#### [Article]
——————————
Oakland Memorial AP Photo/Marcio Jose Sanchez
AP Photo/Marcio Jose Sanchez

Friends and family have paid tribute to Feral Pines, a young woman and artist who was among at least 36 people killed in a blaze at a dance party last Friday night.

Bruce Fritz boarded a plane to California late Monday. No joy waited for him on the West Coast, no sunny prospects to match the weather.

Fritz embarked on a trip that no parent seeks: At the other side of that six-hour flight waited the remains of his child Feral Pines.

Pines, a transgender woman, was one of at least three dozen people inside the "Ghost Ship," an Oakland warehouse that caught fire Friday during an electronic-music concert.

Officials say the blaze, inside a building that in recent weeks had been investigated for blight and illegal structures, is one of the deadliest in U.S. history, and the deadliest in Oakland since 1991; still searching the rubble, officials said they expected the death toll to rise.

"She was a gentle soul, the kind of person who never had a bad word to say about anyone," Bruce Fritz said of Pines at his home in Fairfield County. "She was someone you wanted to put your arms around and not let go."
——————————
#### [Given data]

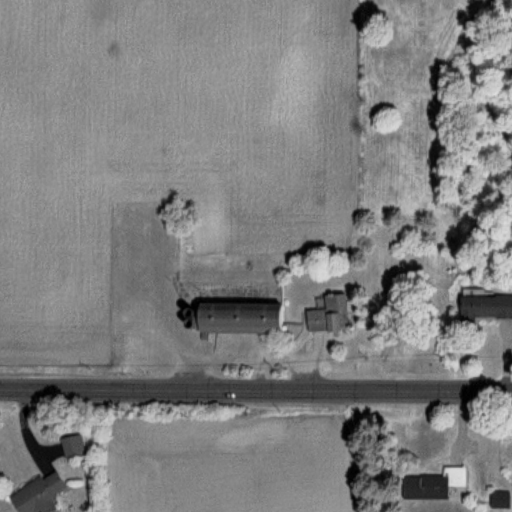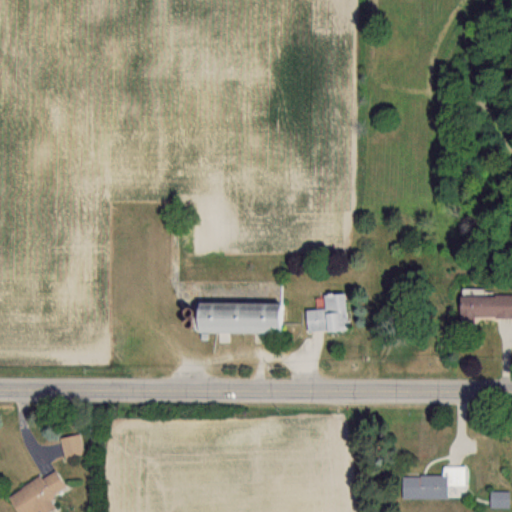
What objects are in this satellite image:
park: (441, 119)
building: (483, 306)
building: (326, 313)
building: (235, 316)
road: (248, 353)
road: (258, 371)
road: (255, 390)
building: (72, 445)
building: (431, 484)
building: (37, 493)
——————————
Decide whether each statement below agrees with the article about the Oakland warehouse fire, answering yes or no and quoting the words from the article that decide it: (a) The fire broke out in a warehouse during an electronic-music concert. (b) Bruce Fritz's flight to California took about three hours. (c) Officials called the blaze the deadliest in Oakland since 1989.

(a) Yes: "an Oakland warehouse that caught fire Friday during an electronic-music concert"
(b) No: "At the other side of that six-hour flight waited the remains of his child Feral Pines."
(c) No: "the deadliest in Oakland since 1991"